Add clients_daily query #74

relud · 2019-04-08T21:16:04Z

No description provided.

jklukas · 2019-04-09T13:37:37Z

Is this using the auto-generation machinery, or is this hand-built? Is this expected to match exactly with the imported parquet-based clients_daily?

jklukas

This is pretty elegant. 300 lines of easy-to-scan SQL.

jklukas · 2019-04-09T13:25:14Z

udf/udf_require_whole_geo.sql

+  udf_require_whole_geo(country STRING,
+    city STRING,
+    geo_subdivision1 STRING,
+    geo_subdivision2 STRING) AS ( IF(country != '??',


Do you know where the ?? comes from? That's always been surprising to me, and it would be great to have it documented in a comment here.

I'll add a comment, it comes from hindsight's geoip decoding

jklukas · 2019-04-09T13:39:46Z

sql/clients_daily_v7.sql

+        "searchbar",
+        "system",
+        "urlbar")));
+  --


These separators are a nice pattern. It's much easier to see where functions begin and end this way.

jklukas · 2019-04-09T13:41:07Z

sql/clients_daily_v7.sql

+      NULL));
+  --
+WITH
+  -- normalize client_id and rank by document_id


Suggested change

-- normalize client_id and rank by document_id

-- normalize client_id and partition by by document_id

The usage of "rank" here is confusing to me.

I meant to use order by, sorry I wrote this comment a while back, not sure what i was intending, especially since rank has pretty specific meaning in a bigquery sql context

oh, i see now. partition by is definitely better, using that.

jklukas · 2019-04-09T13:45:37Z

tests/clients_daily_v7/test_first_value_falsey/main_summary_v4.schema.json

@@ -0,0 +1,8736 @@
+[


I initially was expecting this to be the main summary json schema from mozilla-pipeline-schemas. Can we adopt a naming convention here that specifies bq schema? foo_v1.bq.schema.json perhaps? Ideally, this should match the naming we use for bq schemas generated in m-p-s. cc @acmiyaguchi

yes, we can, for this PR i was just continuing to use what was already in place

Feel free to ignore for the scope of this PR.

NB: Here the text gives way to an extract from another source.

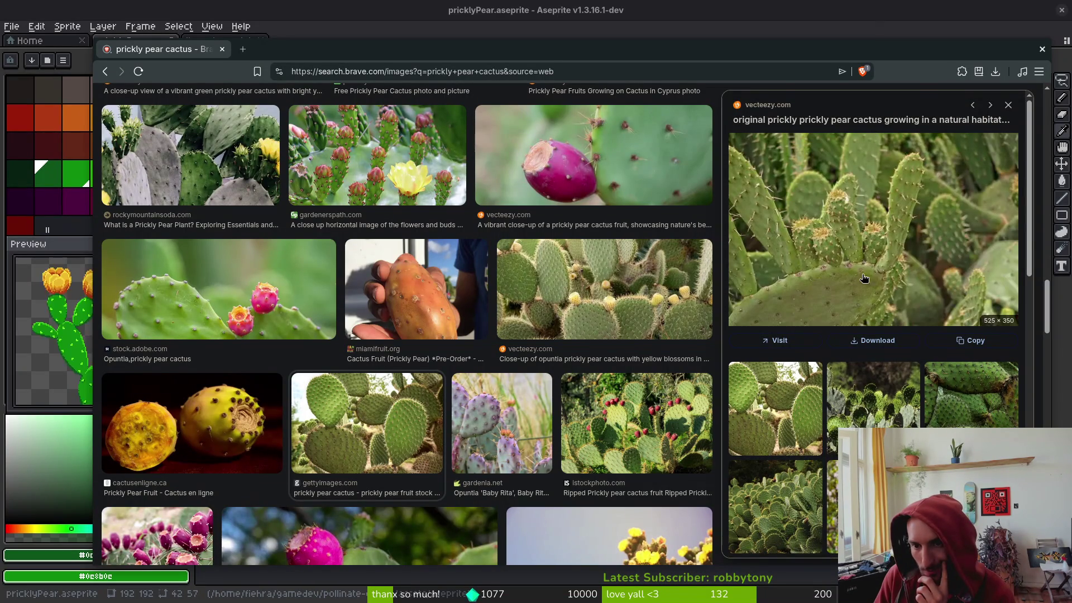
{"action": "scroll", "coordinate": [865, 335], "scroll_direction": "down", "scroll_amount": 3}
{"action": "left_click", "coordinate": [803, 371]}
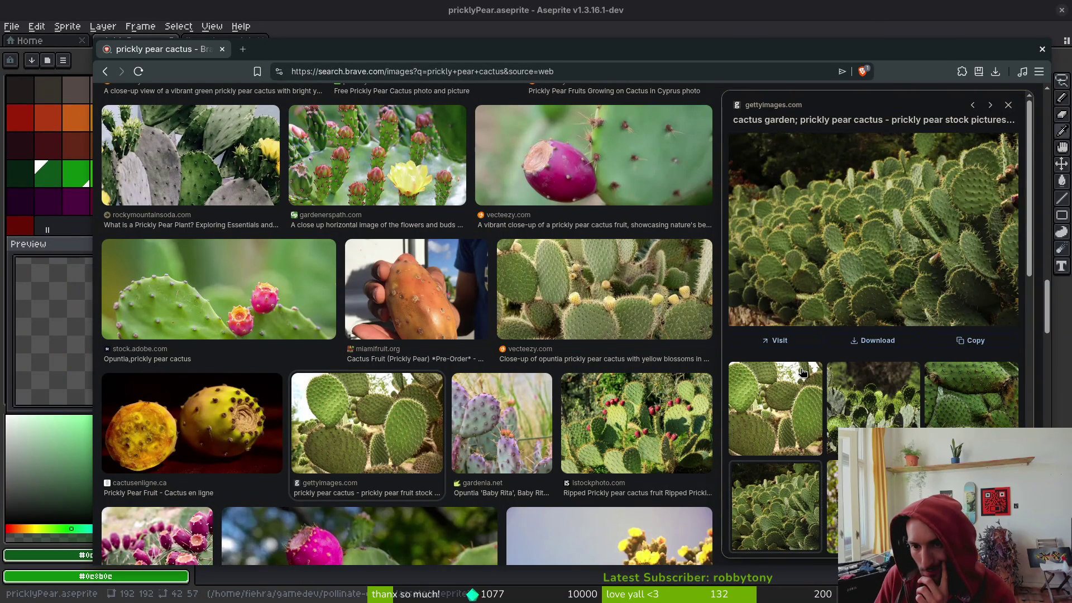
{"action": "scroll", "coordinate": [1020, 390], "scroll_direction": "down", "scroll_amount": 1}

jklukas · 2019-04-09T13:51:17Z

udf/udf_null_if_empty_list.sql

+CREATE TEMP FUNCTION
+  udf_null_if_empty_list(list ANY TYPE) AS ( IF(ARRAY_LENGTH(list.list) > 0,
+      list,
+      NULL) );


Annoying. Seems like this should be equivalent to NULLIF(list, []) but apparently nullif doesn't work with array types? Can you add a comment to explain why this needs to exist?

I will add a comment, it throws this error: NULLIF is not defined for arguments of type ARRAY<STRUCT<element STRING>>

relud · 2019-04-09T16:17:26Z

Is this using the auto-generation machinery, or is this hand-built? Is this expected to match exactly with the imported parquet-based clients_daily?

This is hand-built to exactly match the schema of clients_daily_v6 (the imported parquet-based one). Matching the data exactly isn't really possible because v6 uses FIRST_VALUE with no ordering and it's very non-trivial to add ordering, so it's effectively ANY_VALUE. So we could probably use udf_mode_last instead, I just forgot about switching to that when I hit the PR button.

jklukas · 2019-04-09T16:25:55Z

So we could probably use udf_mode_last instead, I just forgot about switching to that when I hit the PR button

I think we might as well go ahead and do that if we aren't able to match existing clients_daily exactly anyway.

I'm also just realizing that since we're ordering by timestamp DESC, we have probably been doing the wrong thing (breaking ties by taking the earliest seen value rather than latest) by using mode_last. Should we be using udf_mode_first instead?

relud · 2019-04-09T16:35:01Z

I think mode_last is still the right method, and we should consider fixing and backfilling the other tables that coincidentally did mode_first

jklukas · 2019-04-09T16:57:42Z

I think mode_last is still the right method, and we should consider fixing and backfilling the other tables that coincidentally did mode_first

Got it. I see now that you're sorting ASC here in both frames, so mode_last is correct. I agree that other tables should be fixed to match the pattern used here, which is easier to reason about than sorting DESC. Breaking out to #75

relud · 2019-04-09T19:02:13Z

I've updated this to use mode_last, but it's throwing BigQuery error in query operation: Resources exceeded during query execution: Not enough resources for query planning - too many subqueries or query is too complex. so we'll see how tricky i have to get to avoid that

relud · 2019-04-10T19:30:53Z

I was able to do mode_last without getting a too complex exception by combining all of the udf_mode_last UDFs into a single (nested) subquery expression, but it's not pretty, so I'm going to break that out into a separate PR for further discussion.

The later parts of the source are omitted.